Vender é atitude – Caso Miguel

O ano era 1973. Tendo vendido doze cursos de inglês, num só dia, na Ford São Bernardo, recebi uma indicação para oferecer para um gerente na Ford Ipiranga.

Chegando à sala indicada como dele, encontrei uma secretária sentada e um senhor ao seu lado.

Parei na porta:

– O senhor Mauro Cicarone, por favor.

A secretária respondeu, que ele não estava.

Fiz então uma cena: Estendi o braço esquerdo, para que o relógio aparecesse de dentro da manga do paletó. Olhei firme para o relógio como se estivesse preocupado com o horário.

Na verdade, não havia marcado hora.

O senhor, ali presente, se ofereceu:

– Posso ajudar em alguma coisa?

Olhei de cima a baixo, respondi:

– Depende, quem é o senhor?

– Sou o Miguel, trabalho com o Mauro.

Eu disse, então, que tinha passado pelo departamento de marketing na fábrica de São Bernardo e havia recebido uma indicação para falar com o Mauro sobre o curso de inglês que eles (de marketing) estavam fazendo.

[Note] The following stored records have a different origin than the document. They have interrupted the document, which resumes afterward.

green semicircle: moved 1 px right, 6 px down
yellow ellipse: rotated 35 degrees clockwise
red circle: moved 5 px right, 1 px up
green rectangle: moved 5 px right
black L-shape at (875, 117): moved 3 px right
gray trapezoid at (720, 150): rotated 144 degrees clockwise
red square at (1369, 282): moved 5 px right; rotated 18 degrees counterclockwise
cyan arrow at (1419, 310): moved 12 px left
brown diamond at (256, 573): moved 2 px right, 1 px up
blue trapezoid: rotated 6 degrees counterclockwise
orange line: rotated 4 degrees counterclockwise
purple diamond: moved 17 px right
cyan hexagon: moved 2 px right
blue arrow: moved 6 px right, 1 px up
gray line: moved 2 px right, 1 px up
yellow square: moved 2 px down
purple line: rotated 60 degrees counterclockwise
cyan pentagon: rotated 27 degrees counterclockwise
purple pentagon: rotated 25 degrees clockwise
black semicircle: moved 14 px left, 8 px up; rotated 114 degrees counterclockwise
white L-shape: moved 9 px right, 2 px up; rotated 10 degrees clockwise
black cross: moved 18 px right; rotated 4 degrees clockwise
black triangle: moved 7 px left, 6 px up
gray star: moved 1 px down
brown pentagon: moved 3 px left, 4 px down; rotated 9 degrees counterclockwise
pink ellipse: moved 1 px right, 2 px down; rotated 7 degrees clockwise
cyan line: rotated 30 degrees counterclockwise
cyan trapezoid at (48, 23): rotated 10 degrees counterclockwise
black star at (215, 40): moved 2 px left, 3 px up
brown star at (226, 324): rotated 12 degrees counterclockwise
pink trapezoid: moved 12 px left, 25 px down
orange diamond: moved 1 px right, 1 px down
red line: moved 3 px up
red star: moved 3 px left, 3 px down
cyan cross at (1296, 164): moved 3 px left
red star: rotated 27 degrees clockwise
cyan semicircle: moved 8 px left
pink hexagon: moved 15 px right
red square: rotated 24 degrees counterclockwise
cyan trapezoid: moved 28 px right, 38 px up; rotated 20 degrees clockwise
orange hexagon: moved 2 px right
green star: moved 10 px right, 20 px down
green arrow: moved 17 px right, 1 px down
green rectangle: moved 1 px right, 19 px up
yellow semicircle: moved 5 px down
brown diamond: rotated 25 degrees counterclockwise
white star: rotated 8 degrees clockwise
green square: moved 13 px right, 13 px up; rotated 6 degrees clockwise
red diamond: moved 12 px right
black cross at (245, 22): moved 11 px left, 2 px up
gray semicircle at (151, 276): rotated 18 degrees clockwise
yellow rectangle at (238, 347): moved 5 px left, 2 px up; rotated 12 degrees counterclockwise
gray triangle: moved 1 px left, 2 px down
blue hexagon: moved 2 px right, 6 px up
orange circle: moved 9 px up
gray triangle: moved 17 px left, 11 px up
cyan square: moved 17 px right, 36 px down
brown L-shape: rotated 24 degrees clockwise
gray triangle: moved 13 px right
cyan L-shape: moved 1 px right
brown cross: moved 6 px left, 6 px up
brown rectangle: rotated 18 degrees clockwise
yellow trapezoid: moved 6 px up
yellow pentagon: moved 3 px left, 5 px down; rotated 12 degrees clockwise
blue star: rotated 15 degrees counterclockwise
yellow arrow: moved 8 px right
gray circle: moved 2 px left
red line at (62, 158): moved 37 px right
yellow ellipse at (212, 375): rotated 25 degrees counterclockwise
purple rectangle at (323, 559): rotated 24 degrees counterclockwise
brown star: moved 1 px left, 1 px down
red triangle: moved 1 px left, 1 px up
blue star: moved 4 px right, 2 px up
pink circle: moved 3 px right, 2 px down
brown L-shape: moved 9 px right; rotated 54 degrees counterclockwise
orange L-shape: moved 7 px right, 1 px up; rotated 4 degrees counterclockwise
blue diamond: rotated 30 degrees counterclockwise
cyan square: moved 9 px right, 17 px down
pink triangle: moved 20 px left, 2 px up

Ele perguntou: – Como é isso?

Como ele continuava de pé, ao lado da secretária, eu não achei conveniente falar ali mesmo.

– Pois bem, onde podemos conversar? Dando a entender que gostaria de falar em outro lugar.

Ele me indicou a sala ao lado. Ao passar pela porta, li:

Antônio Miguel – diretor de vendas.

Comecei a apresentação falando os nomes dos colegas de marketing que já estavam fazendo o curso e fiz a apresentação de como o curso funcionava.

Quando falei que o curso tinha aulas que deveriam ser preparadas, ou seja, tinha que estudar, o Miguel disse que não servia para ele que não gostava de estudar. Parei, olhei bem nos olhos dele, e disse:

– Para com brincadeiras, o senhor não é diretor à toa. Deve ser muito bom no que faz. E continuei minha demonstração.

Quando chegou no fechamento, ao argumentar o preço de uma aula particular (seria na média 80 cruzeiros, na época), ele disse, quinze cruzeiros.

Sem olhar para ele, comecei, acintosamente, recolher todo material do curso, espalhado sobre a mesa; e falei alto e em bom tom.

– Desculpe-me, mas eu tenho mais o que fazer. O senhor está querendo brincar comigo.

Ele interrompeu:

– Tudo bem, minha mulher dá aula de francês e cobra 60 cruzeiros.

Perguntei se ela era francesa. Ele disse que não, só estudou na Aliança Francesa.

Voltei ao assunto, dizendo que nossos professores eram todos nativos, portando poderiam cobrar no mínimo oitenta.

Dirigi para o fechamento, fiz os cálculos do quanto ele iria pagar e pedi o número do cheque para colocar no contrato. Ele fez o cheque, assinou o contrato, e assim que eu fechei a maleta e estendi a mão para me despedir, ele me segurou.

– Espera aí. Você vendeu, agora em vai vender sou eu. Senta aí.

Falou então do Consórcio Nacional Ford e me intimou:

– Vou lançar o consórcio no Mato Grosso e você vai treinar meus vendedores.

Tentou me aliciar, falou do salário, dos benefícios, do carro novo designado, das viagens, até o valor das diárias. O salário era de dois mil e quinhentos cruzeiros.

Com todo respeito que merecia o meu cliente, tirei do bolso o holerite do mês anterior: Onze mil de comissão de vendas.

Não havia mais argumento, mas ele não se deu por vencido:

– Mas um dia isso acaba, aí você vem trabalhar comigo.

Para mim foi muito bom mostrar o serviço sério e bem-feito ao ponto de ser reconhecido como profissional competente. Ainda mais por um diretor de vendas.

Realmente, por má administração, a escola foi de mal a pior e dois anos depois, procurei o Antônio Miguel para entrar na Ford.